Examples of skilled home health services include:

  • Wound care for pressure sores or a surgical wound
  • Patient and caregiver education
  • Intravenous or nutrition therapy
  • Injections
  • Monitoring serious illness and unstable health status

In general, the goal of home health care is to treat an illness or injury. Home health care helps you:

  • Get better
  • Regain your independence
  • Become as self-sufficient as possible
  • Maintain your current condition or level of function
  • Slow decline

What should we expect from our home health care?

  • Doctor’s orders are needed to start care. Once our doctor refers us for home health services, the home health agency will schedule an appointment and come to your home to talk to you about your needs and ask you some questions about your health.
  • The home health agency staff will also talk to our doctor about our care and keep our doctor updated about our progress.
  • It’s important that home health staff see us as often as the doctor ordered.

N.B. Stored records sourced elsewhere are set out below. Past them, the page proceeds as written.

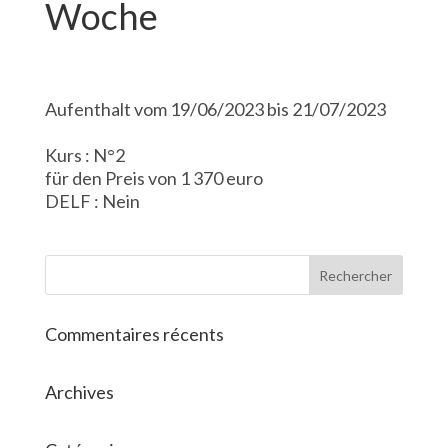
Woche
Aufenthalt vom 19/06/2023 bis 21/07/2023
Kurs : N°2
für den Preis von 1 370 euro
DELF : Nein
Commentaires récents
Archives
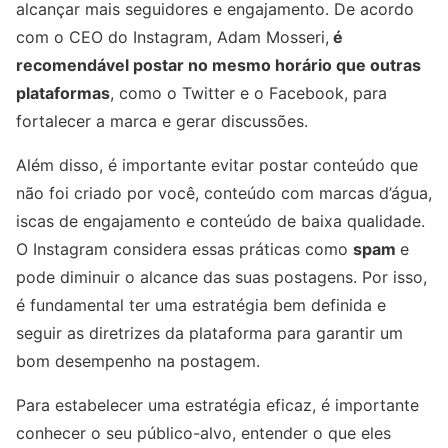
alcançar mais seguidores e engajamento. De acordo
com o CEO do Instagram, Adam Mosseri,
é
recomendável postar no mesmo horário que outras
plataformas
, como o Twitter e o Facebook, para
fortalecer a marca e gerar discussões.
Além disso, é importante evitar postar conteúdo que
não foi criado por você, conteúdo com marcas d’água,
iscas de engajamento e conteúdo de baixa qualidade.
O Instagram considera essas práticas como
spam
e
pode diminuir o alcance das suas postagens. Por isso,
é fundamental ter uma estratégia bem definida e
seguir as diretrizes da plataforma para garantir um
bom desempenho na postagem.
Para estabelecer uma estratégia eficaz, é importante
conhecer o seu público-alvo, entender o que eles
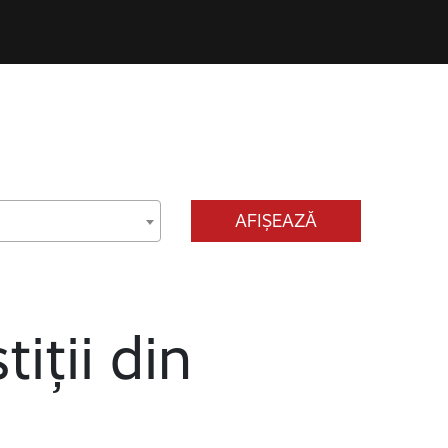
AFIȘEAZĂ
tiții din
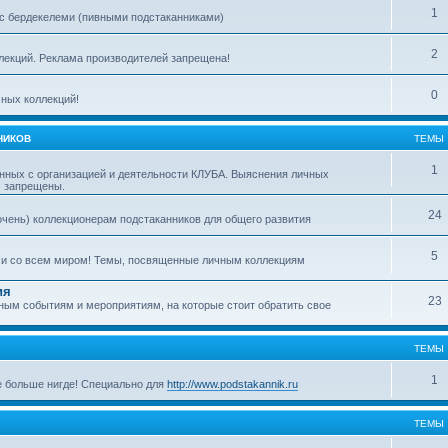
1
с бердекелеми (пивными подстаканниками)
2
ллекций. Реклама производителей запрещена!
0
ных коллекций!
НИКОВ
ТЕМЫ
1
нных с организацией и деятельности КЛУБА. Выяснения личных
м запрещены.
24
очень) коллекционерам подстаканников для общего развития
5
ми со всем миром! Темы, посвященные личным коллекциям
ия
23
ым событиям и мероприятиям, на которые стоит обратить свое
ТЕМЫ
1
е больше нигде! Специально для
http://www.podstakannik.ru
ТЕМЫ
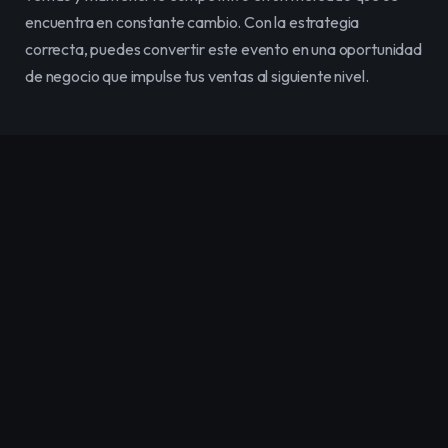
encuentra en constante cambio. Con la estrategia 
correcta, puedes convertir este evento en una oportunidad 
de negocio que impulse tus ventas al siguiente nivel.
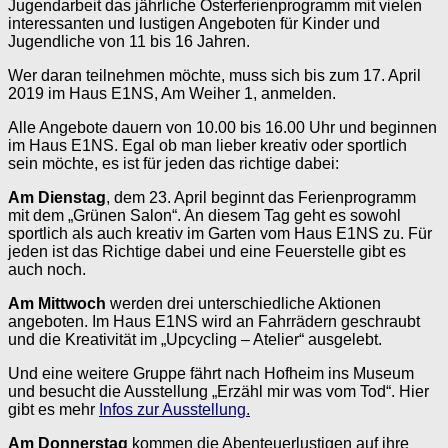
Jugendarbeit das jährliche Osterferienprogramm mit vielen
interessanten und lustigen Angeboten für Kinder und
Jugendliche von 11 bis 16 Jahren.
Wer daran teilnehmen möchte, muss sich bis zum 17. April
2019 im Haus E1NS, Am Weiher 1, anmelden.
Alle Angebote dauern von 10.00 bis 16.00 Uhr und beginnen
im Haus E1NS. Egal ob man lieber kreativ oder sportlich
sein möchte, es ist für jeden das richtige dabei:
Am Dienstag
, dem 23. April beginnt das Ferienprogramm
mit dem „Grünen Salon“. An diesem Tag geht es sowohl
sportlich als auch kreativ im Garten vom Haus E1NS zu. Für
jeden ist das Richtige dabei und eine Feuerstelle gibt es
auch noch.
Am Mittwoch
werden drei unterschiedliche Aktionen
angeboten. Im Haus E1NS wird an Fahrrädern geschraubt
und die Kreativität im „Upcycling – Atelier“ ausgelebt.
Und eine weitere Gruppe fährt nach Hofheim ins Museum
und besucht die Ausstellung „Erzähl mir was vom Tod“. Hier
gibt es mehr
Infos zur Ausstellung.
Am Donnerstag
kommen die Abenteuerlustigen auf ihre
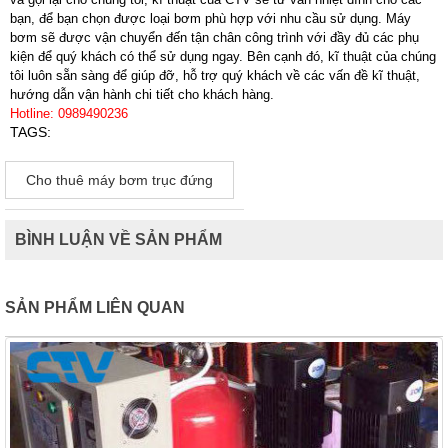
bạn, để bạn chọn được loại bơm phù hợp với nhu cầu sử dụng. Máy
bơm sẽ được vận chuyển đến tận chân công trình với đầy đủ các phụ
kiện để quý khách có thể sử dụng ngay. Bên cạnh đó, kĩ thuật của chúng
tôi luôn sẵn sàng để giúp đỡ, hỗ trợ quý khách về các vấn đề kĩ thuật,
hướng dẫn vận hành chi tiết cho khách hàng.
Hotline: 0989490236
TAGS:
Cho thuê máy bơm trục đứng
BÌNH LUẬN VỀ SẢN PHẨM
SẢN PHẨM LIÊN QUAN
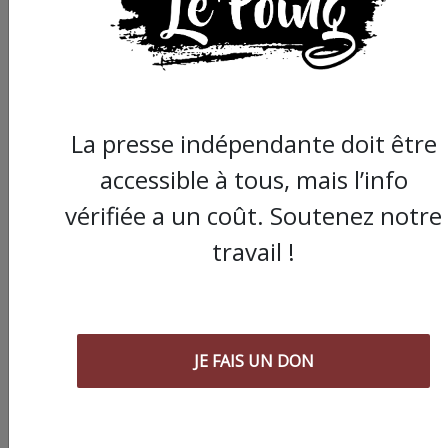
La presse indépendante doit être
accessible à tous, mais l’info
vérifiée a un coût. Soutenez notre
travail !
JE FAIS UN DON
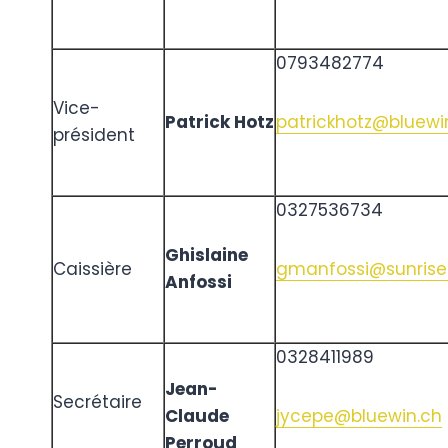
0793482774
Vice-
Patrick Hotz
patrickhotz@bluewi
président
0327536734
Ghislaine
Caissière
gmanfossi@sunrise
Anfossi
0328411989
Jean-
Secrétaire
Claude
jycepe@bluewin.ch
Perroud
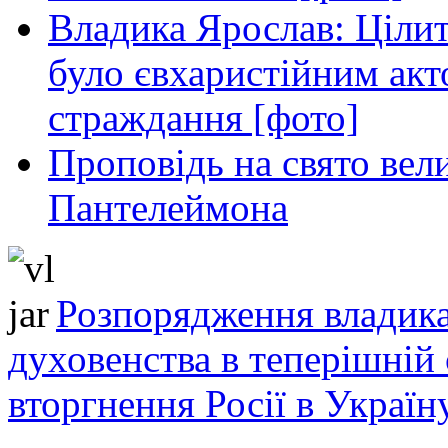
Владика Ярослав: Ціли
було євхаристійним акт
страждання [фото]
Проповідь на свято вел
Пантелеймона
Розпорядження владика
духовенства в теперішній 
вторгнення Росії в Україн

Examples of what the home health staff should do:

  • Check what you’re eating and drinking.
  • Check your blood pressure, temperature, heart rate, and breathing.
  • Check that you’re taking your prescription and other drugs and any treatments correctly.
  • Ask if you’re having pain.
  • Check your safety in the home.
  • Teach you about your care so you can take care of yourself.
  • Coordinate your care. This means they must communicate regularly with you, your doctor, and anyone else who gives you care.

Home Health Agency:

Home Health Agency a public agency or private organization that is primarily engaged in providing skilled or paraprofessional home health care to individuals in out-of-hospital settings, such as private homes, boarding homes, hospices, shelters, and so on. Its policies must be established and supervised by professional personnel, including one or more physicians and one or more registered nurses. It must maintain clinical records on all patients. In states with laws licensing such agencies, it must be licensed pursuant to such laws and approved as meeting the standards established for such licensing. It must also meet certain other requirements as specified in the Social Security Act, section 1861 (o).

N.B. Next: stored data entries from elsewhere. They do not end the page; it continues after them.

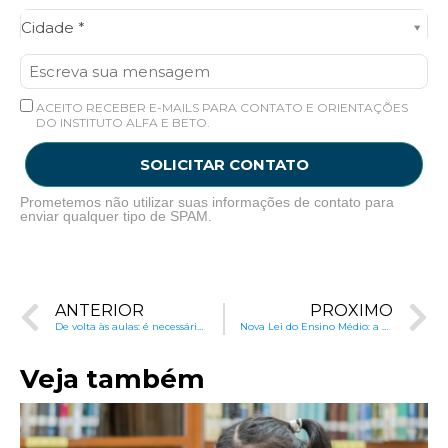
Cidade*
Cidade *
ACEITO RECEBER E-MAILS PARA CONTATO E ORIENTAÇÕES
DO INSTITUTO ALFA E BETO.
SOLICITAR CONTATO
Prometemos não utilizar suas informações de contato para
enviar qualquer tipo de SPAM.
ANTERIOR
PRÓXIMO
De volta às aulas: é necessário decorar a tabuada?
Nova Lei do Ensino Médio: a hora da implementação
Veja também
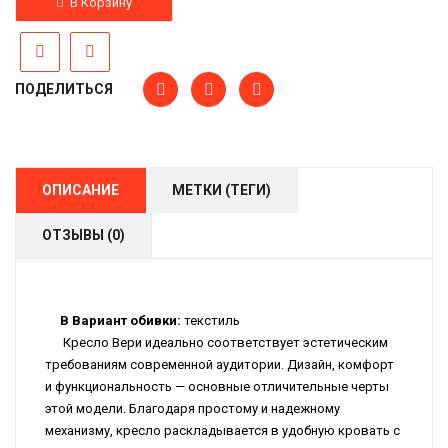
В Корзину
ПОДЕЛИТЬСЯ
ОПИСАНИЕ
МЕТКИ (ТЕГИ)
ОТЗЫВЫ (0)
В
Вариант обивки:
текстиль
Кресло Вери идеально соответствует эстетическим
требованиям современной аудитории. Дизайн, комфорт
и функциональность — основные отличительные черты
этой модели. Благодаря простому и надежному
механизму, кресло раскладывается в удобную кровать с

A Home Health Agency (HHA) is an agency or organization which:

  • Is primarily engaged in providing skilled nursing services and other therapeutic services; Has policies established by a group of professionals (associated with the agency or organization), including one or more physicians and one or more registered professional nurses, to govern the services which it provides;
  • Provides for supervision of above-mentioned services by a physician or registered professional nurse;
  • Maintains clinical records on all patients;
  • Is licensed pursuant to State or local law, or has approval as meeting the standards established for licensing by the State or locality;
  • Has in effect an overall plan and budget for institutional planning;
  • Meets the federal requirements in the interest of the health and safety of individuals who are furnished services by the HHA; and
  • Meets additional requirements as the Secretary finds necessary for the effective and efficient operation of the program.
  • For purposes of Part A home health services under Title XVIII of the Social Security Act, the term “home health agency” does not include any agency or organization which is primarily for the care and treatment of mental diseases.

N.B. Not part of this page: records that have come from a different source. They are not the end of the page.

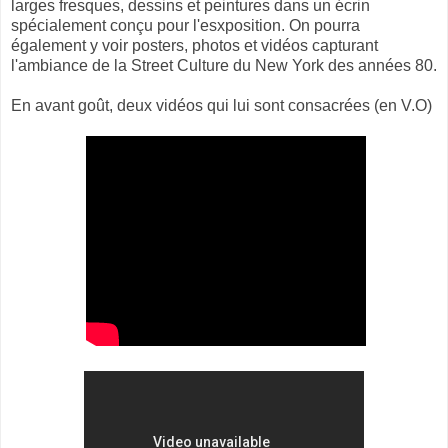
larges fresques, dessins et peintures dans un écrin
spécialement conçu pour l'esxposition. On pourra
également y voir posters, photos et vidéos capturant
l'ambiance de la Street Culture du New York des années 80.
En avant goût, deux vidéos qui lui sont consacrées (en V.O)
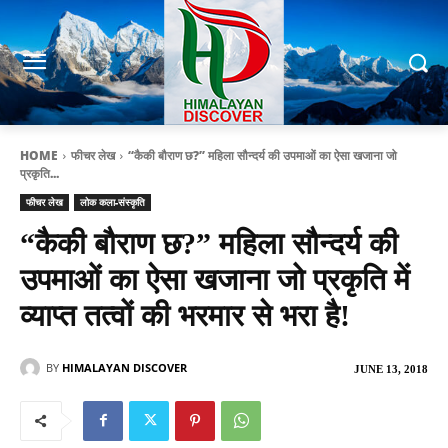
HOME
फीचर लेख
“कैकी बौराण छ?” महिला सौन्दर्य की उपमाओं का ऐसा खजाना जो
प्रकृति...
फीचर लेख
लोक कला-संस्कृति
“कैकी बौराण छ?” महिला सौन्दर्य की
उपमाओं का ऐसा खजाना जो प्रकृति में
व्याप्त तत्वों की भरमार से भरा है!
BY
HIMALAYAN DISCOVER
JUNE 13, 2018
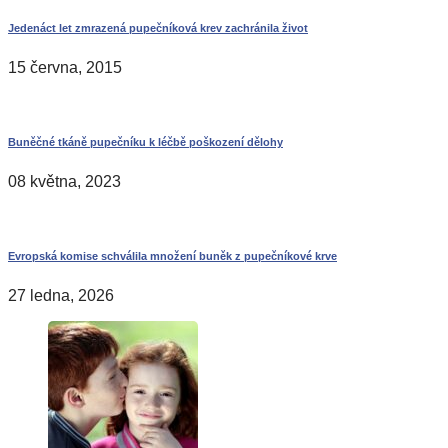
Jedenáct let zmrazená pupečníková krev zachránila život
15 června, 2015
Buněčné tkáně pupečníku k léčbě poškození dělohy
08 května, 2023
Evropská komise schválila množení buněk z pupečníkové krve
27 ledna, 2026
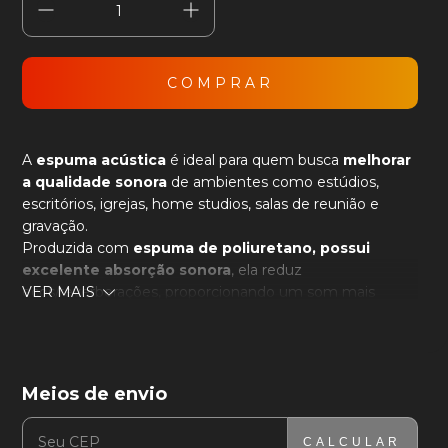
A
espuma acústica
é ideal para quem busca
melhorar
a qualidade sonora
de ambientes como estúdios,
escritórios, igrejas, home studios, salas de reunião e
gravação.
Produzida com
espuma de poliuretano, possui
excelente absorção sonora
, ela reduz
ecos/reverberações, proporcionando um som mais
VER MAIS
limpo e agradável.
Medidas:
50x50x4,5cm
Meios de envio
Densidade:
23kg/m³
ENTREGAS PARA O CEP:
ALTERAR CEP
Cor:
Cinza Grafite
- Produto auto extinguível, atende a
norma NBR9178 e classificação II-B.
CALCULAR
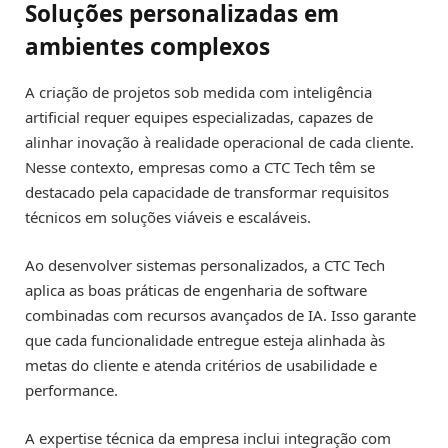
Soluções personalizadas em
ambientes complexos
A criação de projetos sob medida com inteligência
artificial requer equipes especializadas, capazes de
alinhar inovação à realidade operacional de cada cliente.
Nesse contexto, empresas como a CTC Tech têm se
destacado pela capacidade de transformar requisitos
técnicos em soluções viáveis e escaláveis.
Ao desenvolver sistemas personalizados, a CTC Tech
aplica as boas práticas de engenharia de software
combinadas com recursos avançados de IA. Isso garante
que cada funcionalidade entregue esteja alinhada às
metas do cliente e atenda critérios de usabilidade e
performance.
A expertise técnica da empresa inclui integração com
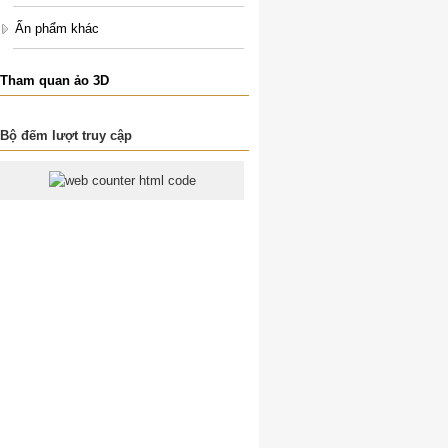
Ấn phẩm khác
Tham quan ảo 3D
Bộ đếm lượt truy cập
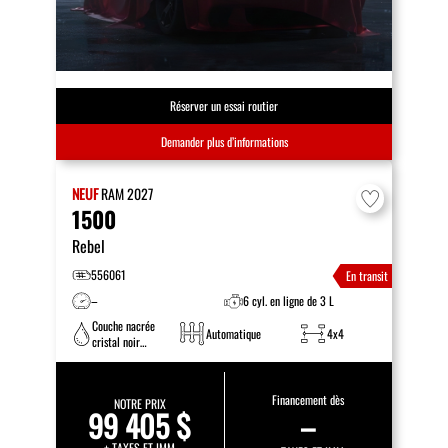
Réserver un essai routier
Demander plus d’informations
NEUF
RAM
2027
1500
Rebel
556061
En transit
–
6 cyl. en ligne de 3 L
Couche nacrée
Automatique
4x4
cristal noir
étincelant
Financement dès
NOTRE PRIX
99 405 $
–
+ TAXES ET IMM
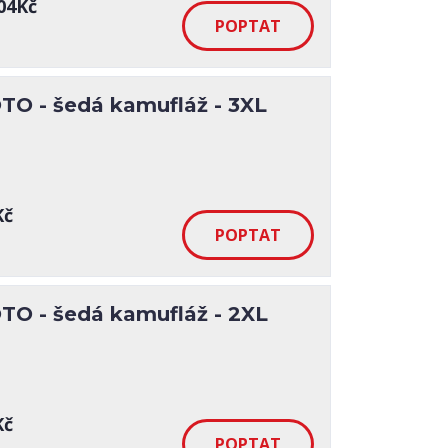
04Kč
O - šedá kamufláž - 3XL
Kč
O - šedá kamufláž - 2XL
Kč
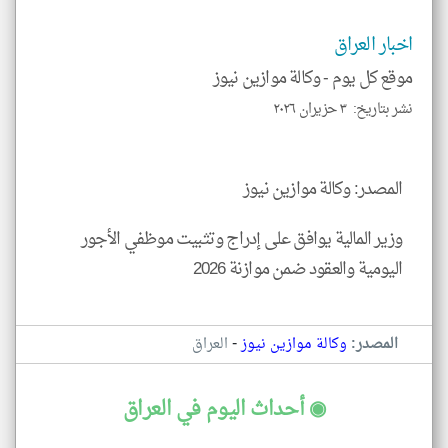
إسم
الم
و
اخبار العراق
العن
الا
موقع كل يوم -
وكالة موازين نيوز
للمق
نشر بتاريخ: ٣ حزيران ٢٠٢٦
المصدر: وكالة موازين نيوز
klyoum.com
وزير المالية يوافق على إدراج وتثبيت موظفي الأجور
اليومية والعقود ضمن موازنة 2026
-
المصدر:
وكالة موازين نيوز
العراق
◉ أحداث اليوم في العراق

Differences Between Home Care and Home Health Care:


Differences Home Care Home Health Care
TYPE OF CARE Home care provides “non-clinical” or “non-skilled” care by professional caregivers. Home health care provides “clinical” or “skilled” care by licensed nurses and therapists.
SERVICES Home care helps with everyday tasks like bathing, dressing, grooming, cooking, cleaning and transportation. It does not include medical care like nursing or therapy. Home health care services are more medical in nature. Home health aides are available to help with things like bathing, grooming and dressing until you are safely able to do them again or have a caregiver who can safely assist you. But the focus of care is skilled nursing and therapy.
ELIGIBILITY Since people usually pay for home care out of pocket, there are no eligibility requirements. Home health care requires a doctor’s order. Patients have to meet certain eligibility criteria. For example, they must have limited ability to leave their home and require assistance to do so.
PAYMENT Home care is typically paid directly by the patient or long-term care insurance. Medicaid may also cover home care. Home health care is covered by Medicare, Medicaid and most private insurance plans for eligible patients.
CARE TEAM Family members and professional caregivers provide home care services. The home health team is made up of skilled professionals such as nurses and therapists.
FREQUENCY Home care can help patients 24/7, depending on the patient’s budget and needs. Home health care visits are typically a few hours per week, depending on the patient’s needs and doctor’s orders.
LOCATION Home care is typically provided at home. Patients can receive home health care in their place of residence, including assisted living facilities and group homes.